RÉFLEXIONS pour Jn 7:7

De quel monde s'agit-il? Bien sûr, non du monde comme contraire de la guerre! Mais pas non plus du monde que le Seigneur a conçu et créé: ce monde, il l'a aimé, et ce monde est bon. Mais il y a le monde que nous produisons nous-mêmes, le monde comme ensemble de nos opinions et décisions orgueilleuses, de nos relations fausses et sans amour les uns avec les autres, un monde déchu et en marche vers la mort. C'est précisément ce monde qui est hostile au Christ.

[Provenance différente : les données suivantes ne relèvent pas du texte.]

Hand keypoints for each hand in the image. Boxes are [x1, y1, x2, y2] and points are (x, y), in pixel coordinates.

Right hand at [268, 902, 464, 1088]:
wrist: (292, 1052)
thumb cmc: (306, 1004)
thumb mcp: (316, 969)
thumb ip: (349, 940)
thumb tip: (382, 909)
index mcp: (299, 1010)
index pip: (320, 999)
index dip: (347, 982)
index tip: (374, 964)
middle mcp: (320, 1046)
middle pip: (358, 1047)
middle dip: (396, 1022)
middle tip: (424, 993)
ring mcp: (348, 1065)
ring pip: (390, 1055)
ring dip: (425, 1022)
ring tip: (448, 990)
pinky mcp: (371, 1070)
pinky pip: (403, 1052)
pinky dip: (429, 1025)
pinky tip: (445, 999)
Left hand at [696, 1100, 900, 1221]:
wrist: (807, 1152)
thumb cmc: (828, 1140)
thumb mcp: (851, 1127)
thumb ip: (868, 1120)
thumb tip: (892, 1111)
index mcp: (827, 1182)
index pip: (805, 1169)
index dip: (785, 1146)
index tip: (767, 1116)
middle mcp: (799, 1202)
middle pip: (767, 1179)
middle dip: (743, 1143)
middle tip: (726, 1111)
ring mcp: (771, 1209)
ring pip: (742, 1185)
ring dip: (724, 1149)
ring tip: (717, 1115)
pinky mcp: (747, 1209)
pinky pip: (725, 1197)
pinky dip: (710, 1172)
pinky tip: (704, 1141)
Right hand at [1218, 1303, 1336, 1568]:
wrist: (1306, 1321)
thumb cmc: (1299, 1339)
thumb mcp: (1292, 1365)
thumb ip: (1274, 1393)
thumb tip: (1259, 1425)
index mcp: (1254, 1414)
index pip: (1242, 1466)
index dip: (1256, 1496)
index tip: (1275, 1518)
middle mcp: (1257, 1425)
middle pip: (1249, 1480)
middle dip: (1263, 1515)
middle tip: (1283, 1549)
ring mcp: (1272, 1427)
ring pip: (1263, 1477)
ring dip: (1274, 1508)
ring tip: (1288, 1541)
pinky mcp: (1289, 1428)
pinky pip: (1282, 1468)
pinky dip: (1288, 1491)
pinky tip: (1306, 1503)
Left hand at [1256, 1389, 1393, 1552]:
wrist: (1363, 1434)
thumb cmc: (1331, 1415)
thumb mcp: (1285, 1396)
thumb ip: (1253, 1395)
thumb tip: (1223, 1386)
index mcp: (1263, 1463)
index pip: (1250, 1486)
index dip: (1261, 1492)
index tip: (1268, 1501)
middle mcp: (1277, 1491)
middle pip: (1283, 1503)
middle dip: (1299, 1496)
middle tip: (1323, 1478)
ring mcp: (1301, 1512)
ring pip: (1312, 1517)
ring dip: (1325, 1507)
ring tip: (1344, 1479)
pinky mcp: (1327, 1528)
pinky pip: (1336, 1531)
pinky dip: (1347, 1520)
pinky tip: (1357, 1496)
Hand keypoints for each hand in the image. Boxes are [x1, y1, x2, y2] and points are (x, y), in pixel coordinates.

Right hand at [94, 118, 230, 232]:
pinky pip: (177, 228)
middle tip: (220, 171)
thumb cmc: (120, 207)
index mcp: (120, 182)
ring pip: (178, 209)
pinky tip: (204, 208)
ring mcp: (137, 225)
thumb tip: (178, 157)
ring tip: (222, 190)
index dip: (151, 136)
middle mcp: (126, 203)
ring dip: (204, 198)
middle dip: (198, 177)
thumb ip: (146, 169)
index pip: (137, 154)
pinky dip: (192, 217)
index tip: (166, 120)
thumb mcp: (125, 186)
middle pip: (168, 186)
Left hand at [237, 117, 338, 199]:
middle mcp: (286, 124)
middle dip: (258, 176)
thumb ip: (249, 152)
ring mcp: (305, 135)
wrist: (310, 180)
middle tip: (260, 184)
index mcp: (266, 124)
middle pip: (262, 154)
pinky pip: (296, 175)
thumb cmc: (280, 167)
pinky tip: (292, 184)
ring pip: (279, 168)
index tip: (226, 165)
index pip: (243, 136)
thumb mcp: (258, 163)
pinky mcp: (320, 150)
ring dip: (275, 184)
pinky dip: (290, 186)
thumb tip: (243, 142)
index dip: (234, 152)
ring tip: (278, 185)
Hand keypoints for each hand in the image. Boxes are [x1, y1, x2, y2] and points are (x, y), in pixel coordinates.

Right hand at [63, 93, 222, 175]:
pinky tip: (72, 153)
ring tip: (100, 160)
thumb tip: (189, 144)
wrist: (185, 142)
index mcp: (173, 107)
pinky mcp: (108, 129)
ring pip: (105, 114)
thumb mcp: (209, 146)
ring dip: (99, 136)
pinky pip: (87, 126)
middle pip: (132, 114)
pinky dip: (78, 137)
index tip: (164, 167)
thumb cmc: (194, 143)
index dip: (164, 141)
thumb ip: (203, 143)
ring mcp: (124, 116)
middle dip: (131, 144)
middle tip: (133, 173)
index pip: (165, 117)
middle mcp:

Pour le comprendre, il nous faut, comme hier, parler de ceux qui sont « des nôtres » et de ceux qui sont « étrangers ». Jésus est étranger à ce monde, parce que sa seule présence convainc le monde qu'il gît dans le mal. Près de Jésus, tout péché humain devient aussitôt visible, comme tout objet sombre caché dans l'obscurité devient visible lorsque la lumière arrive. Jésus est la lumière, et il est étranger à cette ténèbre qui enveloppe le monde. Notre réaction immédiate devant l'étranger, c'est la haine, le refus qu'il soit près de nous. Mais ceux à qui Jésus s'adresse sont « des nôtres »: ils sont aussi obscurcis par le péché, ils sont inclus dans le même système de relations que tout le reste du monde, et le monde ne les repousse pas.

Plus tard, quand les disciples croiront réellement au Christ, quand il conclura avec eux la Nouvelle Alliance lors de la Cène, alors ils deviendront « siens », et le monde les haïra eux aussi. Jésus le leur dira dans le dernier entretien (Jn. 15:18-19), et il priera le Père de les garder du mal dans ce monde (Jn. 17:15-16). Et nous ne devons rien attendre d'autre que la haine de ce monde, si nous sommes ses disciples, si nous le suivons.